3 Therefore, this opinion considers only the March 7, 2023 appeal from the orders granting the anti-SLAPP motions. On March 16, 2023, Medina filed another second amended complaint against all defendants (the March 2023 complaint). Moving defendants filed a joint special motion to strike the March 2023 complaint as procedurally improper. DISCUSSION1 I The Amended Complaints As a preliminary matter, we address the legal effects of the December 2022 complaint and the March 2023 complaint. Medina contends the anti-SLAPP motions became moot after he filed the December 2022 complaint. But “there is no express or implied right in [section] 425.16 to amend a pleading to avoid a SLAPP motion.” (Sylmar Air Conditioning v. Pueblo Contracting Services, Inc. (2004) 122 Cal.App.4th 1049, 1055; see Navellier v. Sletten (2003) 106 Cal.App.4th 763, 772 [“a plaintiff cannot use an eleventh-hour amendment to plead around a motion to strike under the anti-SLAPP statute”].) Therefore, the December 2022 complaint, filed before the hearing on the anti-SLAPP motions, did not supersede the operative complaint or render the motions moot. The trial court properly considered the anti-SLAPP motions. To the extent Medina contends the trial court erred in striking his December 2022 complaint and in sustaining Google’s demurrer with conditions, the relevant appeal has been dismissed and we do not address this contention.

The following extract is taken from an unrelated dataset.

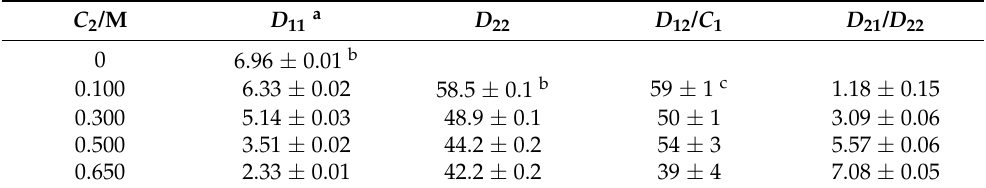
Table 1. Ternary diffusion coefficients, D ij , at 25 °C for the tyloxapol–MgSO 4 –water system and tyloxapol molar concentration of C 1 = 1.00 mM.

1 Medina’s motion to seal filed January 17, 2024, is denied because the information cited in the respondents’ brief is publicly available and repeated in Medina’s publicly filed opening brief. (Cal. Rules of Court, rule 8.46(g) [prohibits disclosure of nonpublic material].) Accordingly, Medina’s motion for sanctions filed January 17, 2024, is also denied.

4 Finally, Medina appears to contend we should consider the March 2023 complaint in assessing the anti-SLAPP motions on this appeal. Not so. The March 2023 complaint, filed after the trial court granted the anti-SLAPP motions and struck the operative complaint as to moving defendants, was improper and did not supersede the operative complaint. “[A] plaintiff whose complaint is stricken by a successful anti-SLAPP motion cannot try again with an amended complaint. There is no such thing as granting an anti- SLAPP motion with leave to amend.” (Dickinson v. Cosby (2017) 17 Cal.App.5th 655, 676.) Medina erroneously believes he had leave to amend the complaint as to moving defendants when the trial court explicitly granted the anti-SLAPP motions without leave to amend.